Step 2: Communicate like a professional
The refund itself matters less than how you talk about it. A short, respectful message in Nepali or English does most of the work:
- Acknowledge the problem and apologize once — don't argue.
- State exactly what you'll do and by when ("refund of Rs. 1,450 to your Khalti within 2 working days").
- Give the refund reference once it's done.
- Keep the whole exchange in writing (Viber, WhatsApp, or your store messages) so there's a record if it's disputed later.
Step 3: Keep records for VAT and PAN
If you're PAN or VAT registered, a refund changes your taxable sales. Issue a credit note against the original invoice rather than just deleting the sale, and keep both the invoice and the refund proof. This keeps your books clean when you file and means a refund never quietly turns into a tax mismatch later.
A simple refund policy template for your Nepali store
Publish a short policy on your store and product pages. Customers who can read the rules before buying dispute far less. Adapt this:
- Return window: Returns accepted within 3 days of delivery for unused items in original packaging (mention any non-returnable categories such as innerwear, cosmetics, or sale items).
- How to request: Message us your order number and reason with a photo of the item.
- Refund method: Refunds go back to your original payment method — eSewa, Khalti, or bank. COD orders are refunded to your eSewa/Khalti wallet or as store credit.
- Timeline: Refunds processed within 2–3 working days after we receive the returned item or confirm the issue.
- Delivery charges: Delivery fees are non-refundable unless the fault is ours (wrong or damaged item), in which case we cover return delivery too.
- Double payments: Accidental duplicate payments are refunded in full within 2 working days of verification.
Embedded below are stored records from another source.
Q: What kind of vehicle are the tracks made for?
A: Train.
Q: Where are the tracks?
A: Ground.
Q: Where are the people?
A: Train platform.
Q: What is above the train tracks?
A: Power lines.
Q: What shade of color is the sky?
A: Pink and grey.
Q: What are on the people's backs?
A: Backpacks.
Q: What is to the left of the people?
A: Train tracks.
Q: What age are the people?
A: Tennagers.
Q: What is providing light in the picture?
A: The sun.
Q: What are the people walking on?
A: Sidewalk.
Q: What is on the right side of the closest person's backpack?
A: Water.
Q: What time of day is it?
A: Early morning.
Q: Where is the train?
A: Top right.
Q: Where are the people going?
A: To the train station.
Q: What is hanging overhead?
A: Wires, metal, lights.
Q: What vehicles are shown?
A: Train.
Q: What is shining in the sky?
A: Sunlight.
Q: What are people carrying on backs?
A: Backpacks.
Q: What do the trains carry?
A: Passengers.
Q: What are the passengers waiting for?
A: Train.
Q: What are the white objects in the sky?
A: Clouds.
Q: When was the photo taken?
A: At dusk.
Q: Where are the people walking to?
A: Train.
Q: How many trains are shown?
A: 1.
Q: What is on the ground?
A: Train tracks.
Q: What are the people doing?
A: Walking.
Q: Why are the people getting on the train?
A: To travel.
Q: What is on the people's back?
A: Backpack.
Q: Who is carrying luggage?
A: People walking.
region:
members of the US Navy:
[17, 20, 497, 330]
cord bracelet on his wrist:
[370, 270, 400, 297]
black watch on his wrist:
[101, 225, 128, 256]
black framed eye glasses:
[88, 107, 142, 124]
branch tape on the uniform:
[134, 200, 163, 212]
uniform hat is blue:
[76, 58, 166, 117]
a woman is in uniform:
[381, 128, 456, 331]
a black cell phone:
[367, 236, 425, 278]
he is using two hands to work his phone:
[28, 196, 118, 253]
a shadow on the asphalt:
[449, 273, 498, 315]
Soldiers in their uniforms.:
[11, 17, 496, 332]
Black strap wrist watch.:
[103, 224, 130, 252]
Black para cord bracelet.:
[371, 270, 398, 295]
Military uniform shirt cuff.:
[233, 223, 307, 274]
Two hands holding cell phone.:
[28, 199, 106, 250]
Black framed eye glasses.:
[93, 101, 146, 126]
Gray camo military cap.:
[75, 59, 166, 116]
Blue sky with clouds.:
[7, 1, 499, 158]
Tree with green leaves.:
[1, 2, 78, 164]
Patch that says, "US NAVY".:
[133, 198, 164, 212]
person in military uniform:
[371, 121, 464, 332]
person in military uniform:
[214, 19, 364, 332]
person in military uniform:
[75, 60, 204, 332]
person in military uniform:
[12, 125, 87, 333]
Keep it visible, keep it honest, and never promise a timeline you can't hit during the festival rush.
Where Saauzi fits
Because Saauzi connects your online store, POS, eSewa/Khalti payments, and delivery in one place, every order carries its payment reference and status with it — so when a refund request comes in, you can find the exact transaction, issue a partial or full refund, and keep a clean record for your PAN/VAT books without switching between apps and SMS.
Your takeaway
Do three things this week: write a 6-line refund policy and put it on your store, save every transaction ID with its order, and prepare a polite refund message template you can paste in seconds. With those in place, a dispute becomes a 5-minute task instead of a lost customer — and you'll be ready when Dashain traffic arrives.